## Brief 1
Can you sum up the XGBoost time series page in two sentences?
## Brief 2
What situations does the XGBoost time series page list as ones the method is best suited for?
## Brief 3
Could you quote the XGBoost time series page from "XGBoost Time Series is" to "promotions, economic indicators)"?

## Text excerpt
## start
Dokumentation (english)

XGBoost Time Series

Gradient boosting with lag features for capturing complex non-linear time series patterns

XGBoost adapted for time series uses gradient boosting trees with engineered lag features and rolling statistics. It's powerful for capturing complex non-linear patterns, interactions between features, and handling exogenous variables.

When to Use XGBoost Time Series

XGBoost Time Series is best suited for:

  • Time series with non-linear patterns and complex interactions
  • When you have external features (weather, promotions, economic indicators)
  • Data with abrupt changes or regime shifts
  • Scenarios where tree-based models outperform linear models
  • High-dimensional feature spaces
  • When you need feature importance insights
  • Business forecasting with many covariates
  • Ensemble forecasting (combine with statistical models)

Strengths

  • Captures non-linear relationships naturally
  • Handles many exogenous features efficiently
  • Feature interactions automatically learned
  • Robust to outliers compared to statistical models
  • Feature importance for interpretability
  • Fast training (parallel tree construction)
  • No need for stationarity assumptions
  • Works well with irregular patterns
  • Can model complex seasonality through lag features
  • Scales to large datasets

Weaknesses

  • Requires careful feature engineering (lags, rolling stats)
  • Needs substantial historical data for lag features
  • Cannot extrapolate beyond training distribution
  • Forecast uncertainty requires additional methods (quantile regression)
  • Hyperparameter tuning can be time-consuming
  • Risk of overfitting with insufficient data
  • Less interpretable than statistical models
  • Requires exogenous features to be known at forecast time
  • Not designed for very long-term forecasts (multi-step becomes iterative)
## end
## Excerpted records
## start
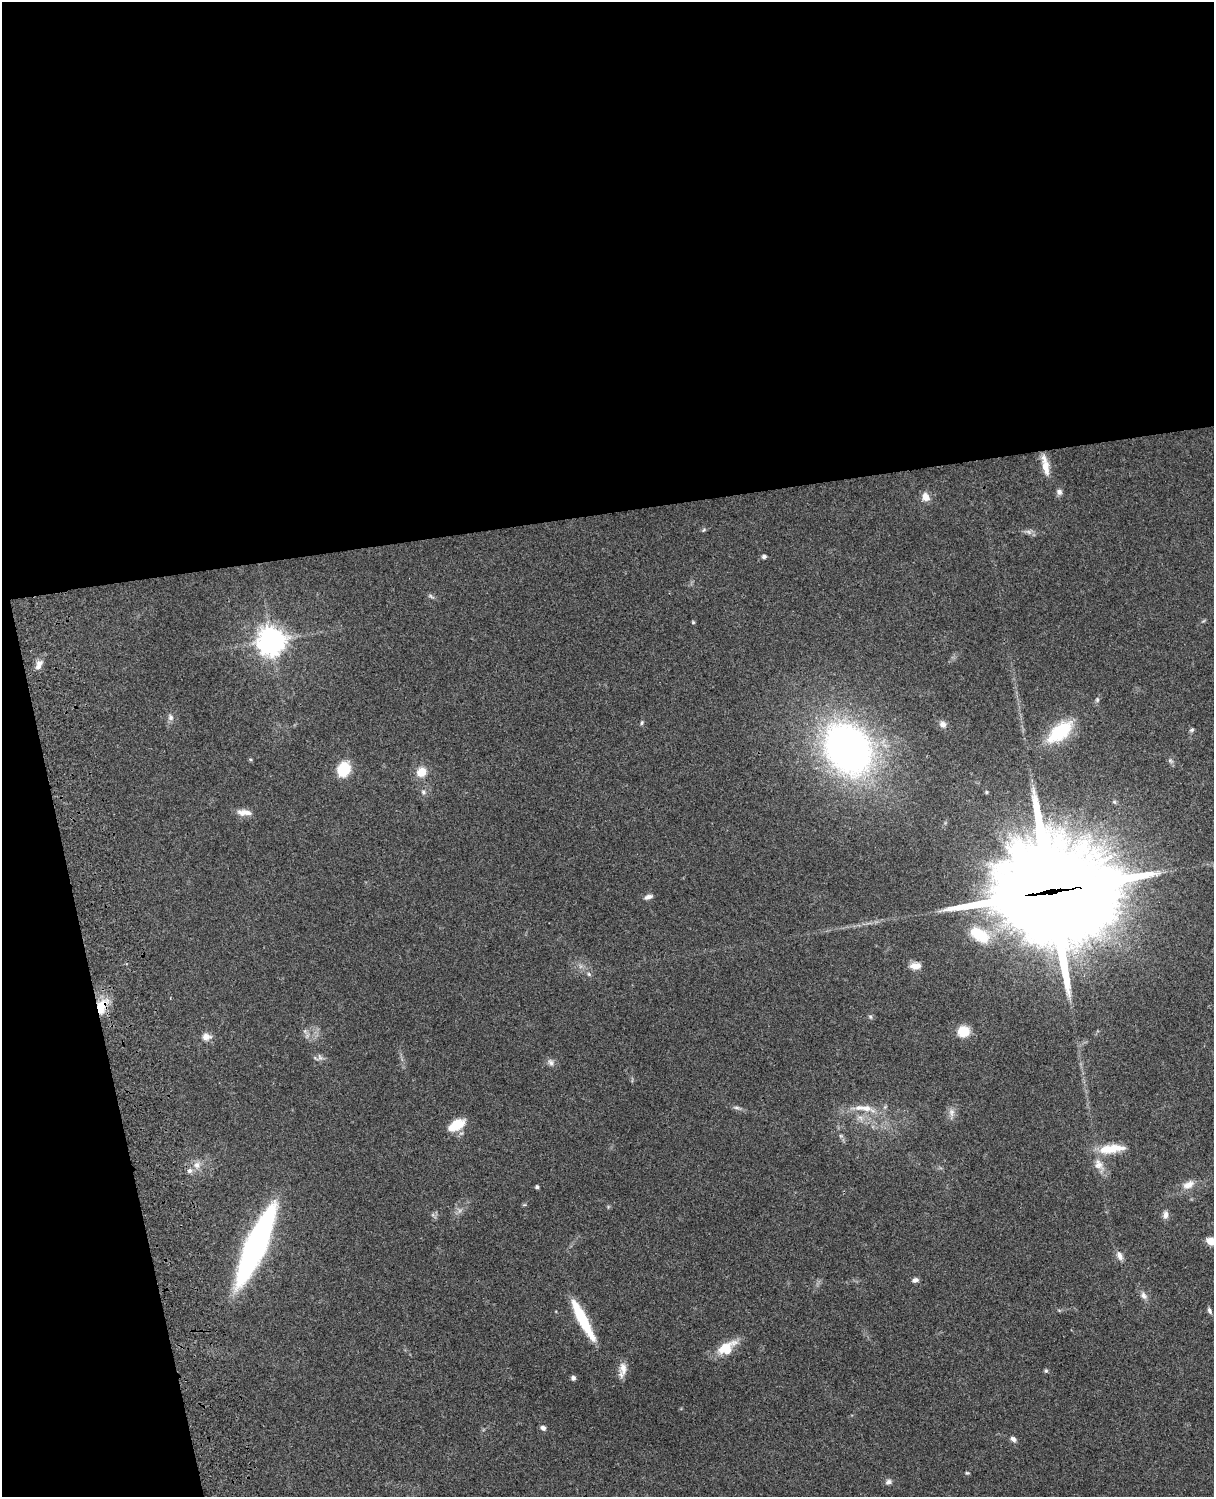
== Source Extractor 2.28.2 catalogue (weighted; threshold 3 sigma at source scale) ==
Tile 1 of 4 x 3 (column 1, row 1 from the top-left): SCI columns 122-1333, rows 3269-4763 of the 5088 x 4927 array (HDU 1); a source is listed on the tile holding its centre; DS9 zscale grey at full resolution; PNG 1216 x 1499 px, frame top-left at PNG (2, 2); no overlay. Shown black and unused: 39% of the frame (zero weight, under 3 of 4 exposures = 6% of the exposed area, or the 3 px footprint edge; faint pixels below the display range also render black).
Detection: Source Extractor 2.28.2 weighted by HDU 2 'WHT'; one run over the whole footprint, this tile lists its part. Background 0.106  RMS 0.0065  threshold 0.0294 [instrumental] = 3 sigma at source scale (4.5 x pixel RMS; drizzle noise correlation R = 1.50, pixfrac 1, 0.05/0.05 arcsec/px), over >= 5 px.
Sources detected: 68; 1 too faint to see at this stretch — not listed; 6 inside a brighter listed object's ellipse — not listed separately; the other 61 listed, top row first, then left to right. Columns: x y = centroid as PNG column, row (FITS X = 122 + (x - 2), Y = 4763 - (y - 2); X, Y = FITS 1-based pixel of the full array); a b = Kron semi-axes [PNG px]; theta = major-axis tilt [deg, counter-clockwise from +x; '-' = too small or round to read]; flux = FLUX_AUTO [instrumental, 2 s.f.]
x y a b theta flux
1046 467 24 9 -82 8.2
1059 492 7 7 - 2.4
926 497 11 8 -65 4.8
703 530 6 3 69 0.79
764 556 5 4 - 1.9
431 596 10 5 -28 1.4
693 622 5 4 - 0.69
271 641 9 9 - 700
39 665 14 8 64 4.5
1097 700 7 5 90 1.3
170 717 8 7 - 2.4
642 723 6 4 69 1
943 724 9 8 - 2.9
1192 730 7 5 21 1.2
1060 732 35 16 39 32
848 749 40 32 -54 340
1170 760 7 6 - 1.5
344 769 11 9 65 29
421 772 10 8 44 10
423 792 7 6 - 1.5
986 792 5 4 - 0.86
244 812 20 7 -3 5.3
1052 891 44 42 -51 9100
648 897 10 5 20 2.7
979 935 26 14 -32 24
916 966 14 8 2 5.1
589 974 6 5 - 1.2
102 1006 20 11 67 16
870 1017 6 5 - 1.1
963 1031 9 9 - 18
206 1037 11 9 -7 4.4
320 1057 10 6 -68 2
551 1063 10 7 -66 2.5
885 1107 5 5 - 0.96
736 1108 9 4 -1 1.5
867 1108 20 9 -17 8.2
951 1112 12 7 88 3.5
860 1118 8 6 -32 2.4
456 1125 20 11 30 13
841 1136 6 4 -18 0.96
1115 1148 28 11 0 12
1098 1164 16 12 -65 6.9
197 1165 11 10 - 4.9
1188 1185 17 10 29 6.3
537 1187 4 3 - 1.6
1166 1215 11 6 88 2.9
1211 1241 9 6 -15 9
255 1246 52 12 66 350
1119 1256 13 7 -61 3.5
915 1280 8 5 19 2.1
1144 1296 11 7 -55 3
1209 1310 9 4 -64 1.5
583 1320 44 8 -62 34
724 1348 35 10 32 13
623 1369 18 10 -84 5.7
1046 1371 6 5 - 1
573 1378 5 5 - 1.7
543 1428 6 5 - 2.1
1013 1439 7 6 - 2.4
967 1473 6 3 -17 0.75
888 1482 8 7 - 2.1
Overlapping masked pixels (flux is a lower limit): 2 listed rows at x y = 1052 891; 102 1006
Isophote crosses this tile's border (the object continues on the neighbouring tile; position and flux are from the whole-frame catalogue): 1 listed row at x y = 1211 1241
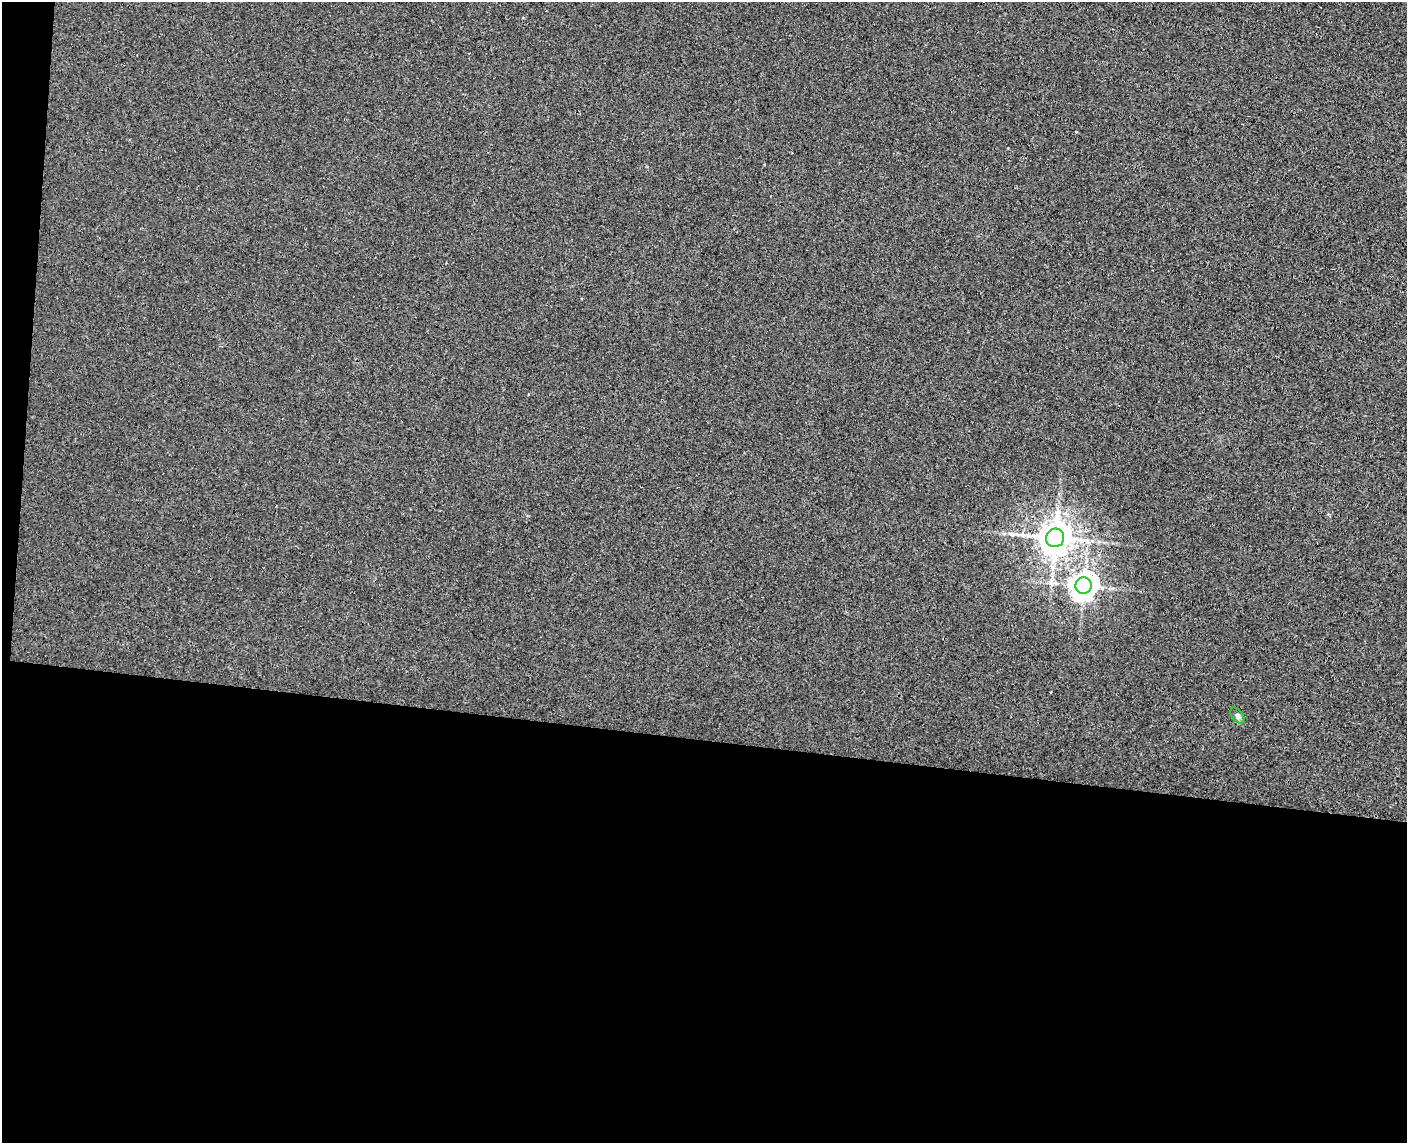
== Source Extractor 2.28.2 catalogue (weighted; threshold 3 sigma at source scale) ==
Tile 10 of 3 x 4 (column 1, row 4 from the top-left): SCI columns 163-1567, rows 9-1149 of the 4649 x 4581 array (HDU 1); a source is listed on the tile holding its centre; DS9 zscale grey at full resolution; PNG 1409 x 1145 px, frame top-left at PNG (2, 2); each listed source drawn as its Kron ellipse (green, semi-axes under 4 px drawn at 4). Shown black and unused: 37% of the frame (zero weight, under 3 of 4 exposures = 6% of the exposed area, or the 3 px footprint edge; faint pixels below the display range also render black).
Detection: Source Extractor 2.28.2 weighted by HDU 2 'WHT'; one run over the whole footprint, this tile lists its part. Background 0.00389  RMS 0.004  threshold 0.018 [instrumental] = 3 sigma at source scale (4.5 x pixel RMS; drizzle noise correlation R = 1.50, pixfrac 1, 0.05/0.05 arcsec/px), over >= 5 px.
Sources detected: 3; all 3 listed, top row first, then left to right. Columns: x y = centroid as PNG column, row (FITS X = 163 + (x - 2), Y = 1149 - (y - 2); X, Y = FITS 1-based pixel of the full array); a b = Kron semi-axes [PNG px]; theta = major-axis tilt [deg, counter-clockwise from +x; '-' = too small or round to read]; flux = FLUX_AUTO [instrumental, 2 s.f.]
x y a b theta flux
## end
## Complete response 1
XGBoost adapted for time series uses gradient boosting trees with engineered lag features and rolling statistics, and it is powerful for capturing complex non-linear patterns, interactions between features, and exogenous variables. It requires careful feature engineering and substantial historical data, cannot extrapolate beyond its training distribution, and needs exogenous features to be known at forecast time.

## Complete response 2
- Time series with non-linear patterns and complex interactions
- When you have external features (weather, promotions, economic indicators)
- Data with abrupt changes or regime shifts
- Scenarios where tree-based models outperform linear models
- High-dimensional feature spaces
- When you need feature importance insights
- Business forecasting with many covariates
- Ensemble forecasting (combine with statistical models)

## Complete response 3
XGBoost Time Series is best suited for:

  • Time series with non-linear patterns and complex interactions
  • When you have external features (weather, promotions, economic indicators)